*DIRECTIONS*:
1. From the farm sell-off thread, reproduce the passage that begins at the words "# WNC farm sell" and stops after "value for moving.".
2. Answer these from the farm sell-off thread:
(a) What is the price for each butcher-ready CornishX?
(b) How many Muscovy meat ducks are in the flock?
(c) Where did someone travel from for poults this year?
3. For each statement, say whether the farm sell-off thread supports it. Give yes or no and quote the deciding words.
(a) The turkey trios are offered at $100.
(b) The CornishX birds are raised on commercial feed.
(c) Otter's broody duck is sitting on fertile eggs.

-- TEXT SEGMENT follows --

# WNC farm sell off!!



## chickenista

Hey NC Homestead-y type folks.. Due to family circumstances, we are having to move and give it all up. (2 year time limit before we move back out to the country. firm!) But until then, we have to rehome some critters. I thought I would offer some to you guys. Butcher ready CornishX- no commercial feed, local grown feed only and free ranged - I have a dozen ready for freezer camp that we can't take with us. $8 a piece. I am in Forest City, NC. Will meet. 

And I have a flock of 70+ Muscovy meat ducks. 98% lean red meat..little beef cattle. Again.. same feed and 100% free ranged. Great on bugs and great on keeping the grass trimmed. Ridiculously tame. Great market meat! $1,500 or a pick up of comparable value for moving.

I also have Bourbon Red turkey trios. I think we have 4 trios. $100. I am telling you, we have made so much money selling turkey poults. Sell them at 6 weeks old so that they live well and prosper and you will get a reputation as selling good birds. We take pre-orders and cannot hardly meet demand.


----------



## Otter

Do you have any muscovy hatching eggs? I've got a broody 'scovie sitting on infertile eggs.


----------



## chickenista

I'll FB you about it.


----------



## tammy from wv

I wish you were closer. I would love to have some Muscovy ducks and turkeys. Too far tho.


----------



## chickenista

Yep... though I did have some one come all the way from Martinsville Va for poults this year.


----------



## luvrulz

Where is WNC? Do you still have the turkeys?


----------



## chickenista

I am just at the base of the mountains on 26.

-- TEXT SEGMENT concluded --
-- DATA LISTING follows --

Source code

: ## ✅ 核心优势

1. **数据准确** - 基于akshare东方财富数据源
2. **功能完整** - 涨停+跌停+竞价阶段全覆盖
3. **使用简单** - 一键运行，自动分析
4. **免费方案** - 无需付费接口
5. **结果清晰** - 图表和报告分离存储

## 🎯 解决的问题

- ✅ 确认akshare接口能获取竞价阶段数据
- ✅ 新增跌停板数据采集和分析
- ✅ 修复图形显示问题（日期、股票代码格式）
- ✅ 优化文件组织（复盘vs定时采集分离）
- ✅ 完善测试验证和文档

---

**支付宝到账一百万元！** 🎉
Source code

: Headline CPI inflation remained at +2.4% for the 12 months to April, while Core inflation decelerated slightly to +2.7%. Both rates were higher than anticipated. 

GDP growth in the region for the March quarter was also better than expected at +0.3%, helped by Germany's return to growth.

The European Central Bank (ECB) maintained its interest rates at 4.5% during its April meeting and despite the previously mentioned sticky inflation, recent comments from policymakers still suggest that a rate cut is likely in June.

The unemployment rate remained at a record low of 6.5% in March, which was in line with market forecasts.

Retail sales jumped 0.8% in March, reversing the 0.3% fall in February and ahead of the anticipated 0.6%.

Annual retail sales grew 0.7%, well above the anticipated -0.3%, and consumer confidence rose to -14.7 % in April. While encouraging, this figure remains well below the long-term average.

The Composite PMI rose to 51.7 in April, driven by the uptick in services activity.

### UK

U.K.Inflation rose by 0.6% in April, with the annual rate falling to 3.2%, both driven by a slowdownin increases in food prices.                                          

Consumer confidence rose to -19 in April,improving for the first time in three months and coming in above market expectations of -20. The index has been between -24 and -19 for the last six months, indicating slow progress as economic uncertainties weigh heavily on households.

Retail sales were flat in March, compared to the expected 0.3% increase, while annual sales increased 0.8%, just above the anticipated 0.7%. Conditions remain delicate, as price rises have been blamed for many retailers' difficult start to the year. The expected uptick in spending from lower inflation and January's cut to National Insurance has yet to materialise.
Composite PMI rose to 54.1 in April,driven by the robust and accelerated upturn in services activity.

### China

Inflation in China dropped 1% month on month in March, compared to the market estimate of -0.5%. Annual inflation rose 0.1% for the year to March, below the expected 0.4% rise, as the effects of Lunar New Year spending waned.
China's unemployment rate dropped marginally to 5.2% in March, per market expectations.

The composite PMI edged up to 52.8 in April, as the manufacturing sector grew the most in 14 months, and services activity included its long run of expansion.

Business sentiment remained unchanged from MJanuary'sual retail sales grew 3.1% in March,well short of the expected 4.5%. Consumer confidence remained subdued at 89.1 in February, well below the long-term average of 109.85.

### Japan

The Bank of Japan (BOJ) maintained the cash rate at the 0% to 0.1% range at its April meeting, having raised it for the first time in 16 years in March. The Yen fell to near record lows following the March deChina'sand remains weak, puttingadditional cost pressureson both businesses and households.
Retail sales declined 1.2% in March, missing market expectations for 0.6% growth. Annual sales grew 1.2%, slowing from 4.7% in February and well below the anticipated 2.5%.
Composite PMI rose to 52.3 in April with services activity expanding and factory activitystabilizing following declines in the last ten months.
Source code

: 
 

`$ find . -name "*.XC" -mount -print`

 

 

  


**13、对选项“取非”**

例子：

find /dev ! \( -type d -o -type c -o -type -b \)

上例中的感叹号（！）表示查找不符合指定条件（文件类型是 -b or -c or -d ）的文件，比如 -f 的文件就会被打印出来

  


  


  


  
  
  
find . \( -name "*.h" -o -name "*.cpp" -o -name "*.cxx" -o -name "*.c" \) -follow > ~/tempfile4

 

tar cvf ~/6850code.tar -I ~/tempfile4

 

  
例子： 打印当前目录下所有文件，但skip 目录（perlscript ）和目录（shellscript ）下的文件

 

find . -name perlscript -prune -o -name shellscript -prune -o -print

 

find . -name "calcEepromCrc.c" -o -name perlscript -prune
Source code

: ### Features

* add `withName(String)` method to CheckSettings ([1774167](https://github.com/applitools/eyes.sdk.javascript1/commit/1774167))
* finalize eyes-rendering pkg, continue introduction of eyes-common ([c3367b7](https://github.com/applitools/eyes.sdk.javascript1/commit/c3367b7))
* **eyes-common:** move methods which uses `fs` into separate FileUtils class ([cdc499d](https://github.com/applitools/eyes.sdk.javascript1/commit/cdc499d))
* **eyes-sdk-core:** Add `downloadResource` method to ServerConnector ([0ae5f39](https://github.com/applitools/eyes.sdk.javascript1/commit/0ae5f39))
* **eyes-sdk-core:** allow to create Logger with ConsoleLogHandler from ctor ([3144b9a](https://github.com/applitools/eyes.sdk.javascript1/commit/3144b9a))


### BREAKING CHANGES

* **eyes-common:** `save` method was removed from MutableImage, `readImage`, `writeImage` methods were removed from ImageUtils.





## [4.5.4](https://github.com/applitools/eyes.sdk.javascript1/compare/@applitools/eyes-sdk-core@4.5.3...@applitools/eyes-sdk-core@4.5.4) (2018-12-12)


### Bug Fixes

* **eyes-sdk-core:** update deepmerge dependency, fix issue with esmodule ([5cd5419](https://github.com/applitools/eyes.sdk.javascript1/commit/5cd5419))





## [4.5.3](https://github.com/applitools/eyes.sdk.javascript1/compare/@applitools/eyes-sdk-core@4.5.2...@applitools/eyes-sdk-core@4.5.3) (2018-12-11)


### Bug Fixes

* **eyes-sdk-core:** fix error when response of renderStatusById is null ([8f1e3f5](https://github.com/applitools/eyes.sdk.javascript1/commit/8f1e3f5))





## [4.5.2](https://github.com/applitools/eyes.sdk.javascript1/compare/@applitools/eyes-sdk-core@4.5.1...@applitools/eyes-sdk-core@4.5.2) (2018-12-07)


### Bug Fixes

-- DATA LISTING concluded --

*TASK-BY-TASK OUTPUTS*:
1.
# WNC farm sell off!!



## chickenista

Hey NC Homestead-y type folks.. Due to family circumstances, we are having to move and give it all up. (2 year time limit before we move back out to the country. firm!) But until then, we have to rehome some critters. I thought I would offer some to you guys. Butcher ready CornishX- no commercial feed, local grown feed only and free ranged - I have a dozen ready for freezer camp that we can't take with us. $8 a piece. I am in Forest City, NC. Will meet. 

And I have a flock of 70+ Muscovy meat ducks. 98% lean red meat..little beef cattle. Again.. same feed and 100% free ranged. Great on bugs and great on keeping the grass trimmed. Ridiculously tame. Great market meat! $1,500 or a pick up of comparable value for moving.

2.
(a) $8 a piece
(b) 70+
(c) Martinsville Va

3.
(a) Yes: "I think we have 4 trios. $100."
(b) No: "no commercial feed, local grown feed only"
(c) No: "I've got a broody 'scovie sitting on infertile eggs."